Hall Thruster Plume Data Analysis – ASU

INSTITUTION

Arizona State University

CLASS

Nickel Class (2020 – 2021)

STUDENT TEAM

Mitchell Bucklew, Computer Science
Joshua Knoll, Informatics
Tatiana Koski, Engineering Management
Nitin Miyyapuram, Computer Science
Jessica (Jess) Sherman, Informatics
Ruijun Yang, Computer Science

SCIENTIFIC&TECHNICAL GUIDANCE

Dr. Jason Frieman, NASA Glenn Research Center

ACADEMIC GUIDANCE

Dr. Helen Chavez, Lecturer, School of Computing, Informatics, and Decision Systems Engineering, ASU
Dr. Joe Juarez, Lecturer, School of Computing, Informatics, and Decision Systems Engineering, ASU

PROJECT DESCRIPTION

The Psyche spacecraft will rely on a type of electric propulsion known as Hall thrusters in order to propel itself from Earth to the Psyche asteroid.

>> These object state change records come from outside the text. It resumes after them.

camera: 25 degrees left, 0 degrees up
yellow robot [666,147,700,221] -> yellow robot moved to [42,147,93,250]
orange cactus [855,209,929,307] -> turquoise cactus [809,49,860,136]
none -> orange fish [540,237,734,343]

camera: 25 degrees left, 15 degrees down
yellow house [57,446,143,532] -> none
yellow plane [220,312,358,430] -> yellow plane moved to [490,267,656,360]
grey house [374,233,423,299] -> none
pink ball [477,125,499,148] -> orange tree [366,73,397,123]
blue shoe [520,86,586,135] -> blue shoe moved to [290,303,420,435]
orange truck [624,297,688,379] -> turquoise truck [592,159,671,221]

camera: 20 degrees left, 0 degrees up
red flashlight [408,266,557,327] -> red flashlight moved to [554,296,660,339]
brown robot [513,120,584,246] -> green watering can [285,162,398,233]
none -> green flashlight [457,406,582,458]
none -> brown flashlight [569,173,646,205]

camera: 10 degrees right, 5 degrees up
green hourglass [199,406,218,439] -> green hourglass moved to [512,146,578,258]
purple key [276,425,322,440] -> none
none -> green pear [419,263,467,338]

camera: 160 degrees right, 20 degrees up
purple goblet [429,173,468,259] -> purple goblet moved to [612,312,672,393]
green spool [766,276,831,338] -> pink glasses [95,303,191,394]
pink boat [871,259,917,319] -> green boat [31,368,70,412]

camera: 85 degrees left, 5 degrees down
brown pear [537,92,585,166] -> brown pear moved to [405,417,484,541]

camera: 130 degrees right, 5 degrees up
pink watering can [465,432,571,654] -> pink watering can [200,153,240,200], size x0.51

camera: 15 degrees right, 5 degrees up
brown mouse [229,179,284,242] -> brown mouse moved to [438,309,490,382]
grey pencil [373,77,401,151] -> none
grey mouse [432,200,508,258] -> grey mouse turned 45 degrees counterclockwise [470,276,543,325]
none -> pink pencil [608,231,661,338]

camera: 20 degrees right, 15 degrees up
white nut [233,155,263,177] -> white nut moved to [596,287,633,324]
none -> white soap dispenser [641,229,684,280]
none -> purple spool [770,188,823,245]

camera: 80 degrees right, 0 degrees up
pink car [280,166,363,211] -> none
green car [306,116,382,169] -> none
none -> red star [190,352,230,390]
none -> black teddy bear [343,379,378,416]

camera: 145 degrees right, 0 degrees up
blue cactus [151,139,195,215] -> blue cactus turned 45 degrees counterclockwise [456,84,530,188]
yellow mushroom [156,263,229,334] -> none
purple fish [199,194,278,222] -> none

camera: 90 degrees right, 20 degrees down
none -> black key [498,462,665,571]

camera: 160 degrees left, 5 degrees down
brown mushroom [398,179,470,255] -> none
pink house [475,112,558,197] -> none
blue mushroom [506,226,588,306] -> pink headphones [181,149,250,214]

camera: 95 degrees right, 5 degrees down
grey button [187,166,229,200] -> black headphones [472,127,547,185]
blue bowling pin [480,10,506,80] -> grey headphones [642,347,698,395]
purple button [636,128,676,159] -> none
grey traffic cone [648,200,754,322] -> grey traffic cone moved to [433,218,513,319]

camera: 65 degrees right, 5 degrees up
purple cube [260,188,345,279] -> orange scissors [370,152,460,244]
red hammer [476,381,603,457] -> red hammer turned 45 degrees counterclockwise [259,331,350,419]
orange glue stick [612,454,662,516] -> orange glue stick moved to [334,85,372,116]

During operation, these thrusters exhaust a hemispherical cloud of plasma known as a plume. Knowledge of the shape and composition of this plume is important in order to understand how well the thruster is operating as well as verify that the plume does not impact (and potentially damage) any sensitive spacecraft components. During ground tests, the plume shape is measured by obtaining measurements at discrete locations, which then need to be analyzed in order to determine an estimate for the plume centroid. The student team will apply statistical and/or machine learning techniques to NASA-provided data sets in order to generate improved regressions and predictions of the plume centroid. Then, implement these centroid predictions into a 3-D plume visualization.

This work was created in partial fulfillment of Arizona State University Capstone Courses. The work is a result of the Psyche Student Collaborations component of NASA’s Psyche Mission (https://psyche.asu.edu). “Psyche: A Journey to a Metal World” [Contract number NNM16AA09C] is part of the NASA Discovery Program mission to solar system targets. Trade names and trademarks of ASU and NASA are used in this work for identification only. Their usage does not constitute an official endorsement, either expressed or implied, by Arizona State University or National Aeronautics and Space Administration. The content is solely the responsibility of the authors and does not necessarily represent the official views of ASU or NASA.